EM Algorithm for estimating a Gaussian Mixture Model
Here is an applet demonstrating the EM algorithm for estimating the parameters of a Gaussian Mixture.
(For more information on what that means, see a gentle
introduction to EM)
Since EM only guarantees to reach a local maxima, the initial guess of the parameters
can have a big impact
on where EM ends up. This applet helps you observe that effect.
The applet randomly selects five Gaussian distributions (i.e. five pairs of means and variances).
Then it generates 200 points from each of the five Gaussian distributions with equal probability. For
simplicity, all variances are fixed at 1.0 (and EM is told about this).
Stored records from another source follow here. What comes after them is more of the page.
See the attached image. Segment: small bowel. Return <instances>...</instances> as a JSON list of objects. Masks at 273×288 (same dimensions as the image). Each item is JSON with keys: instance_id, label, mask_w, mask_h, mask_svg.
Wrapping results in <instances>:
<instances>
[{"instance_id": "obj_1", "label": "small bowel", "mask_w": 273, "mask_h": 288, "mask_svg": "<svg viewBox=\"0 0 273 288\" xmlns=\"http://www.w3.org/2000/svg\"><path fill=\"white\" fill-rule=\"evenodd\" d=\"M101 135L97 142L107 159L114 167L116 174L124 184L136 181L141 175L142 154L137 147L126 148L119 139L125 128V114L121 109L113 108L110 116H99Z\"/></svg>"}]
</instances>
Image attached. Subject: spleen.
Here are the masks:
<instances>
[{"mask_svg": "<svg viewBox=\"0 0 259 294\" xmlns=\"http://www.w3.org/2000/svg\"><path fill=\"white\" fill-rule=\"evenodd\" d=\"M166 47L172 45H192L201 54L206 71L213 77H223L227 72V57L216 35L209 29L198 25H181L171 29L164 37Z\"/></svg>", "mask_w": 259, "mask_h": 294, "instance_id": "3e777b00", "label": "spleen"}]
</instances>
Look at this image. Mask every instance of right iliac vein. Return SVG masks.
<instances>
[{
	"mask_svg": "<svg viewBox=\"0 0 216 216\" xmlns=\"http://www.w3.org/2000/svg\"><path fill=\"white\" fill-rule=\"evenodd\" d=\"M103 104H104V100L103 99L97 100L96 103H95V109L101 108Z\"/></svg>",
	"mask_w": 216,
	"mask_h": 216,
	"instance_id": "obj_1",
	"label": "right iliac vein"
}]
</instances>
Then the applet allows you to select the initial 'guesses' (marked by green spots) for the five means. You can place these five guesses close to
the real means (marked by red spots) and hence make it easy for EM, or you can place them in a way that makes it
hard for EM to move them to their correct positions. For instance, placing the initial guesses very close to each other
will (usually) cause them to 'compete' for the same cluster. Sometimes, you will even see one green spot trying to 'own'
and position itself right between them.
To create a random mixture of Gaussians, press the Shuffle button (until satisfied).
Then use the left mouse button to place five initial
guesses for the means. Once you have done so, press the 'Begin EM'
button. Use Abort if EM tries to test your patience.
The algorthm stops when log-likelihood increases by less than 0.0001
This does not necessarily mean that a local maxima has been reached, or that further increases will be less than 0.0001!
To force EM to try a little more, press the 'Begin EM' button again without shuffling.
Try placing all your green dots (initial guesses) close to each other in one corner of the window.